19. Following the aforesaid principles, the learned Additional Sessions Judge appears to have rightly allowed the revision against the order dated 20/22-7-1995 passed by the Sub Divisional Magistrate concerned. The emergency provisions of Section 146 of the Code were definitely not worth invoking. There was absolutely no material available before the Magistrate on 20/22-7-1995 to record his satisfaction about the likelihood of breach of peace being eminent when a long period of 15 months had already elapsed in between the presentation of application for taking cognizance under Section 145 of the Code upto the date of passing of the order for attachment. The Magistrate had already taken cognizance in the matter as back as on 26-7-1994 when he passed an order under Section 145(1) of the Code after obtaining the police report in the matter. Then also there was no emergency about the passing of order for attachment under Section 146(1) of the Code. The material before the Magistrate actually did not justify directing attachment.
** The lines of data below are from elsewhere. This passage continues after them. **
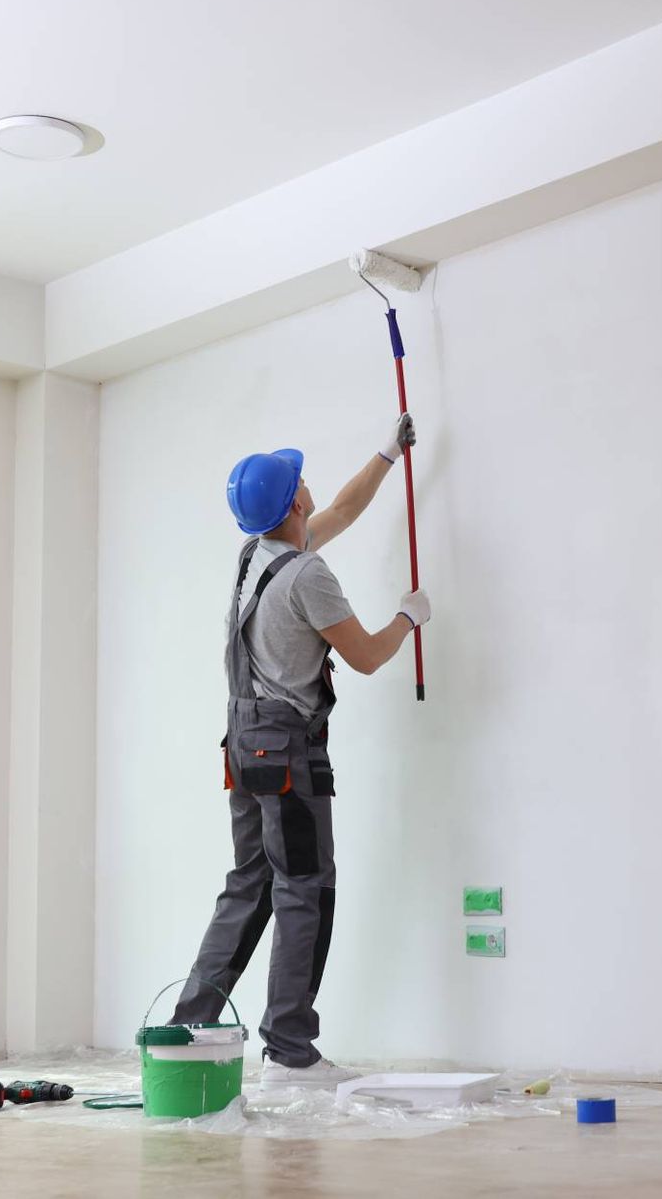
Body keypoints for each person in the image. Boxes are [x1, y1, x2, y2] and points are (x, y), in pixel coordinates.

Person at [168, 414, 430, 1087]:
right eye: (300, 480)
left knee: (249, 884)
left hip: (244, 746)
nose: (310, 484)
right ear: (292, 506)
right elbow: (367, 656)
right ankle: (290, 1048)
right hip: (289, 756)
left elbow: (343, 507)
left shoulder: (256, 555)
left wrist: (386, 453)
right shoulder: (307, 575)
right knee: (305, 889)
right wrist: (409, 616)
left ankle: (187, 1029)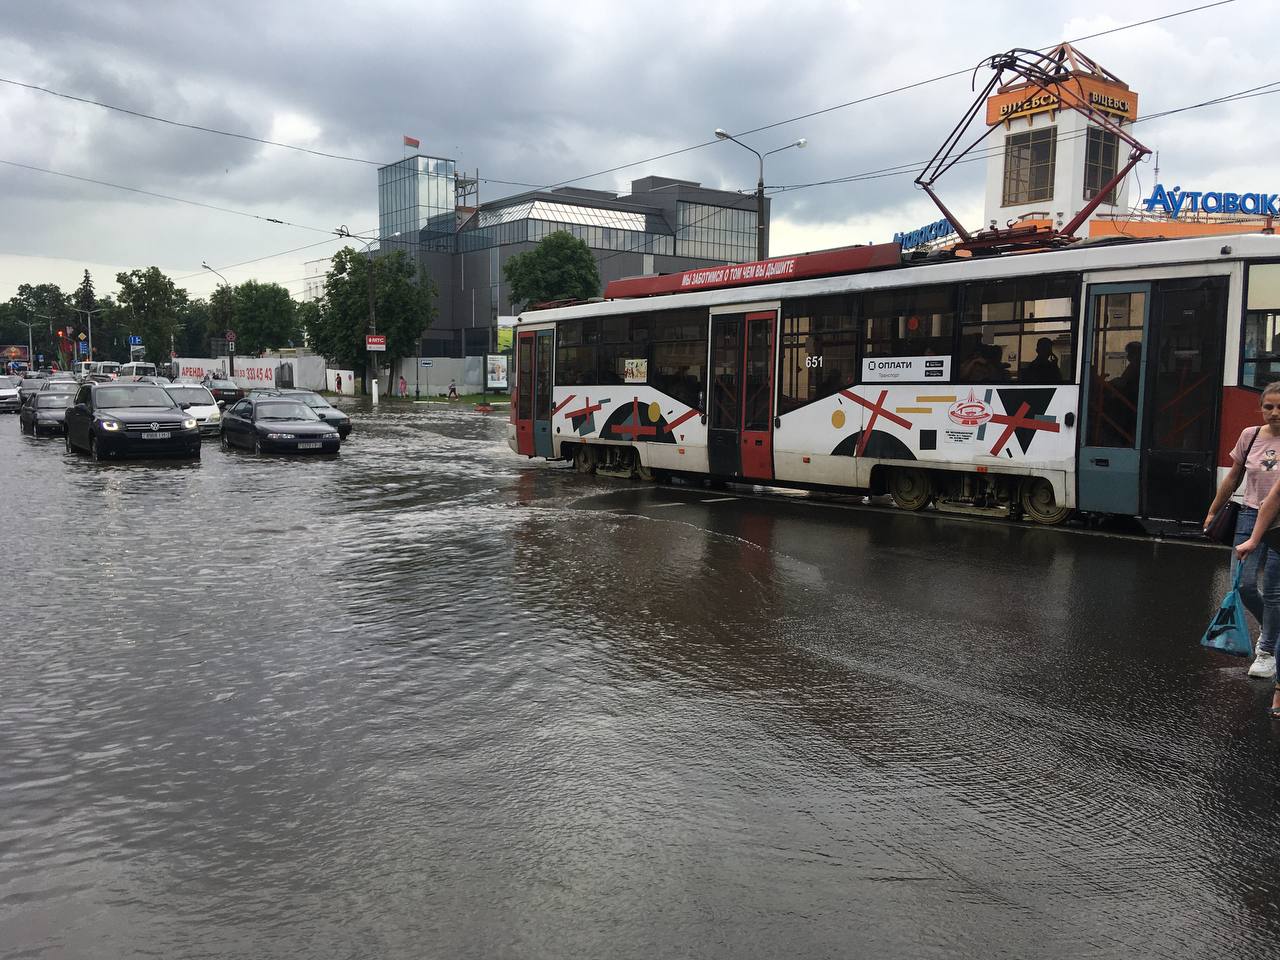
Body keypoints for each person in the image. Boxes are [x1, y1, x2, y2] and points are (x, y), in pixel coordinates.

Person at [1222, 383, 1280, 706]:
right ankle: (1274, 629)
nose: (1274, 413)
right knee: (1242, 585)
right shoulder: (1250, 436)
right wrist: (1214, 509)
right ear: (1260, 408)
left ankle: (1268, 647)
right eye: (1268, 407)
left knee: (1273, 590)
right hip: (1248, 514)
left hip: (1279, 523)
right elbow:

As such keeping in view all these aspects of the matter the lower revisional Court appears to be fully justified while it entertained the revision and allowed it and consequently set aside the impugned order of attachment. Since, the order of attachment passed by the Magistrate was bad in law it cannot be said that such an order was an interlocutory order attracting bar as envisaged under Section 397(2) of the Code.

20. In the aforesaid facts and circumstances of the case, I do not find any Illegality in the Judgment and order passed by the lower revisional Court and the present revision appears to have no force.

21. The revision is hereby dismissed. The Sub-Divisional Magistrate concerned is however, directed to proceed in the matter ex-peditiously and decide it, if the same had not been concluded, within a period of two months from the date of presentation of a certified copy of this judgment.